The system has facilitated the standardization of mortality information within the United States, and ACME has become the de facto international standard for the automated selection of the underlying cause of death from multiple conditions listed on a death certificate. (Johansson & Westerling 2002:302)
System Components
MICAR
There are two Mortality Medical Indexing, Classification, and Retrieval components.
- SuperMICAR automates the MICAR data entry process. This program is designed as an enhancement of the earlier PC-MICAR Data Entry program. Super-MICAR is designed to automatically encode cause-of-death data into numeric entity reference numbers.

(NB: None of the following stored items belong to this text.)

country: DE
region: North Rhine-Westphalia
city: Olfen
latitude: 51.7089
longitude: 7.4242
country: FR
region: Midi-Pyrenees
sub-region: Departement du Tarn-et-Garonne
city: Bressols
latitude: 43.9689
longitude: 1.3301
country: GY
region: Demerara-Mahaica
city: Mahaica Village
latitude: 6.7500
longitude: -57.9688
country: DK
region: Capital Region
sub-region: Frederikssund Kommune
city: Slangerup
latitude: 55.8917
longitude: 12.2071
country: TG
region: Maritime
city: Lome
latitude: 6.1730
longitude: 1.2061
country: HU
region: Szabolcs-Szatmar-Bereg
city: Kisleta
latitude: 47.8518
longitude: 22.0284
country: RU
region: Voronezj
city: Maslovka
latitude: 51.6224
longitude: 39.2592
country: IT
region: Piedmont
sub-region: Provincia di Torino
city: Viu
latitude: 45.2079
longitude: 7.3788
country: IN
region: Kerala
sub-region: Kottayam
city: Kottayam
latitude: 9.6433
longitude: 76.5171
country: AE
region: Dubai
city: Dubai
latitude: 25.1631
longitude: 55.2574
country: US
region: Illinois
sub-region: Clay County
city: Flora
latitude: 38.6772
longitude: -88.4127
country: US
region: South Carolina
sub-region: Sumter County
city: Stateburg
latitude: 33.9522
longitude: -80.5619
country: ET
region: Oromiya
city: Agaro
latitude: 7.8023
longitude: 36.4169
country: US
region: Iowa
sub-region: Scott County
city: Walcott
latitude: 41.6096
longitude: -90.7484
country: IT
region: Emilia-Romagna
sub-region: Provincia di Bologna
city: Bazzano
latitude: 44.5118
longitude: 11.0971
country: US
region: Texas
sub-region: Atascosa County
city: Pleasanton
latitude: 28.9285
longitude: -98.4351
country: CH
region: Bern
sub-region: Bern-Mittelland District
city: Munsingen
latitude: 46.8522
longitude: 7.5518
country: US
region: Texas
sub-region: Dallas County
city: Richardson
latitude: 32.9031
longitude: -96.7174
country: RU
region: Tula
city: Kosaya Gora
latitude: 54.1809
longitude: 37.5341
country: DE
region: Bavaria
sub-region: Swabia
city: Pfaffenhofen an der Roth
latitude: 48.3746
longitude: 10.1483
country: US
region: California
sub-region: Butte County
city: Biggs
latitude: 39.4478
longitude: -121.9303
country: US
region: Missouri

- MICAR200 automates the multiple cause coding rules and assigns ICD codes to each numeric entity reference number.
ACME
The Automated Classification of Medical Entities program automates the underlying cause-of-death coding rules. The input to ACME is the multiple cause-of-death codes (ICD) assigned to each entity (e.g., disease condition, accident, or injury) listed on cause-of-death certifications, preserving the location and order as reported by the certifier. ACME then applies the World Health Organization (WHO) rules to the ICD codes and selects an underlying cause of death.
TRANSAX
The TRANSlation of Axis program converts the ACME output data into fixed format and translates the data into a more desirable statistical form using the linkage provisions of the ICD. TRANSAX creates the data necessary for person-based tabulations by translating the axis of classification from an entity basis to a record basis.